DLF’s market cap continues to erode; high interest costs trim profit

As of 31 March, DLF’s net consolidated debt is a huge Rs22,000 crore and high interest outflows continue to take a toll on the company’s financials


If weak residential property sales and an inventory overload of existing projects is one reason for the loss of investor confidence, the bigger issue is its huge interest burden that erodes profits quarter after quarter. Photo: Pradeep Gaur/Mint
If weak residential property sales and an inventory overload of existing projects is one reason for the loss of investor confidence, the bigger issue is its huge interest burden that erodes profits quarter after quarter.

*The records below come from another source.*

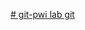 [# git-pwi
lab git
](https://www.figma.com/file/7F59uDzGWIbmbaK2JeMjwi/Untitled?type=design&node-id=0%3A1&t=NzyHcoK58XH3U9aR-1)
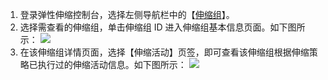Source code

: 1. 登录弹性伸缩控制台，选择左侧导航栏中的【[伸缩组](https://console.cloud.tencent.com/autoscaling/group)】。
2. 选择需查看的伸缩组，单击伸缩组 ID 进入伸缩组基本信息页面。如下图所示：
![](https://main.qcloudimg.com/raw/9b6769497556ccffede7ef9eadaa8ac8.png)
3. 在该伸缩组详情页面，选择【伸缩活动】页签，即可查看该伸缩组根据伸缩策略已执行过的伸缩活动信息。如下图所示：
![](https://main.qcloudimg.com/raw/f819535101531ca2474246160ca0c71c.png)

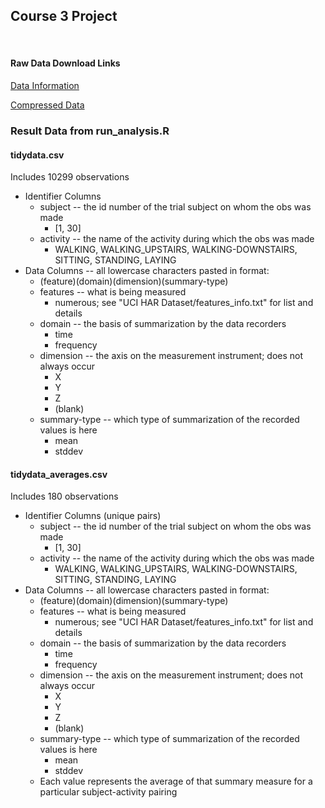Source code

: ## Course 3 Project
<p>&nbsp;</p>

#### Raw Data Download Links

[Data Information](http://archive.ics.uci.edu/ml/datasets/Human+Activity+Recognition+Using+Smartphones)

[Compressed Data](https://d396qusza40orc.cloudfront.net/getdata%2Fprojectfiles%2FUCI%20HAR%20Dataset.zip)

### Result Data from run_analysis.R

#### **tidydata.csv**
Includes 10299 observations

* Identifier Columns
  * subject -- the id number of the trial subject on whom the obs was made
    * [1, 30]
  * activity -- the name of the activity during which the obs was made
    * WALKING, WALKING_UPSTAIRS, WALKING-DOWNSTAIRS, SITTING, STANDING, LAYING
* Data Columns -- all lowercase characters pasted in format:
    * (feature)(domain)(dimension)(summary-type)
  * features -- what is being measured
    * numerous; see "UCI HAR Dataset/features_info.txt" for list and details
  * domain -- the basis of summarization by the data recorders
    * time
    * frequency
  * dimension -- the axis on the measurement instrument; does not always occur
    * X
    * Y
    * Z
    * (blank)
  * summary-type -- which type of summarization of the recorded values is here
    * mean
    * stddev

#### **tidydata_averages.csv**
Includes 180 observations

* Identifier Columns (unique pairs)
  * subject -- the id number of the trial subject on whom the obs was made
    * [1, 30]
  * activity -- the name of the activity during which the obs was made
    * WALKING, WALKING_UPSTAIRS, WALKING-DOWNSTAIRS, SITTING, STANDING, LAYING
* Data Columns -- all lowercase characters pasted in format:
    * (feature)(domain)(dimension)(summary-type)
  * features -- what is being measured
    * numerous; see "UCI HAR Dataset/features_info.txt" for list and details
  * domain -- the basis of summarization by the data recorders
    * time
    * frequency
  * dimension -- the axis on the measurement instrument; does not always occur
    * X
    * Y
    * Z
    * (blank)
  * summary-type -- which type of summarization of the recorded values is here
    * mean
    * stddev
  * Each value represents the average of that summary measure for a particular
  subject-activity pairing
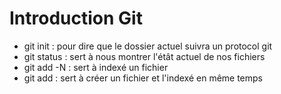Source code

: # Introduction Git
- git init : pour dire que le dossier actuel suivra un protocol git 
- git status : sert à nous montrer l'étât actuel de nos fichiers
- git add -N : sert à indexé un fichier 
- git add : sert à créer un fichier et l'indexé en même temps
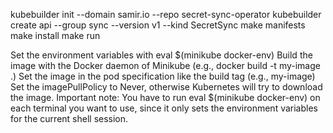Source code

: kubebuilder init --domain samir.io --repo secret-sync-operator
kubebuilder create api --group sync --version v1 --kind SecretSync
make manifests
make install
make run


Set the environment variables with eval $(minikube docker-env)
Build the image with the Docker daemon of Minikube (e.g., docker build -t my-image .)
Set the image in the pod specification like the build tag (e.g., my-image)
Set the imagePullPolicy to Never, otherwise Kubernetes will try to download the image.
Important note: You have to run eval $(minikube docker-env) on each terminal you want to use, since it only sets the environment variables for the current shell session.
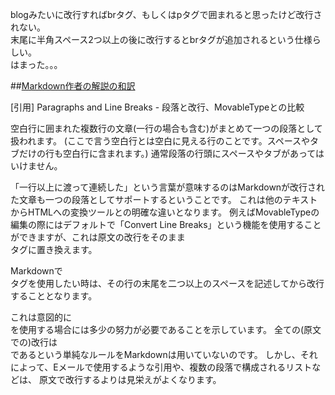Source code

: blogみたいに改行すればbrタグ、もしくはpタグで囲まれると思ったけど改行されない。<br />
末尾に半角スペース2つ以上の後に改行するとbrタグが追加されるという仕様らしい。<br />
はまった。。。

##[Markdown作者の解説の和訳](http://blog.2310.net/archives/6)

[引用]
Paragraphs and Line Breaks - 段落と改行、MovableTypeとの比較

空白行に囲まれた複数行の文章(一行の場合も含む)がまとめて一つの段落として扱われます。 (ここで言う空白行とは空白に見える行のことです。スペースやタブだけの行も空白行に含まれます。) 通常段落の行頭にスペースやタブがあってはいけません。

「一行以上に渡って連続した」という言葉が意味するのはMarkdownが改行された文章も一つの段落としてサポートするということです。 これは他のテキストからHTMLへの変換ツールとの明確な違いとなります。 例えばMovableTypeの編集の際にはデフォルトで「Convert Line Breaks」という機能を使用することができますが、これは原文の改行をそのまま <br />タグに置き換えます。

Markdownで<br />タグを使用したい時は、その行の末尾を二つ以上のスペースを記述してから改行することとなります。

これは意図的に<br />を使用する場合には多少の努力が必要であることを示しています。 全ての(原文での)改行は<br />であるという単純なルールをMarkdownは用いていないのです。 しかし、それによって、Eメールで使用するような引用や、複数の段落で構成されるリストなどは、 原文で改行するよりは見栄えがよくなります。
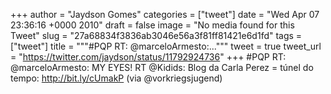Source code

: 
+++
author = "Jaydson Gomes"
categories = ["tweet"]
date = "Wed Apr 07 23:36:16 +0000 2010"
draft = false
image = "No media found for this Tweet"
slug = "27a68834f3836ab3046e56a3f81ff81421e6d1fd"
tags = ["tweet"]
title = """#PQP RT: @marceloArmesto:..."""
tweet = true
tweet_url = "https://twitter.com/jaydson/status/11792924736"
+++
#PQP RT: @marceloArmesto: MY EYES! RT @Kidids: Blog da Carla Perez = túnel do tempo: http://bit.ly/cUmakP (via @vorkriegsjugend)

Photo: Pradeep Gaur/Mint

Realty firm DLF Ltd’s market capitalization is down to about one-fourth of what it was when the shares debuted on BSE in July 2007.

Even starker is the 90% erosion in market cap since the shares hit an all-time high on 14 January 2008, after which the global markets went into a tailspin with the Lehman-crisis.

If weak residential property sales and an inventory overload of existing projects is one reason for the loss of investor confidence, the bigger issue is its huge interest burden that erodes profits quarter after quarter.

For the March quarter, the firm paid out an interest of Rs.633 crore, as high as 25% of the net sales clocked during the period. Even the 20% year-on-year growth in net sales did not ease the cash flows. Although DLF’s sales came in significantly higher than Bloomberg’s nine-broker consensus estimate, in terms of area, it sold less in the residential segment than it did a year ago.

Besides, a report by Elara Capital Pvt. Ltd says that weak market conditions were mirrored in the company’s sales in fiscal 2016, with nearly 90% of pre-sales accruing from two projects, while the rest of its projects across the country saw no traction. Obviously, this leads to higher inventory, working capital and project cost overruns. The management, in its analyst conference call, reaffirmed the stress on this account, which is likely to ease only a year hence.

The bright spot during the quarter and through fiscal 2016 was a steady improvement in its commercial business segment. Yet this is insufficient to mend the debt problem. As of 31 March, DLF’s net consolidated debt is a huge Rs.22,000 crore and high interest outflows continue to take a toll on the company’s financials. The March quarter’s operating profit was about 23% higher than a year ago; but then, with the rising interest burden, net profit at Rs.131 crore was 25% lower and also fell short of what analysts had penciled in.

Still, if one wonders why DLF’s stock has been steadily moving up, it is because of the management’s decision to sell some of its assets and raise funds through real estate investment trusts and sell 40% of its stake in its rental business arm—DLF Cyber City Development.

Investors hope that such steps would eventually trim debt and unlock shareholder value, too.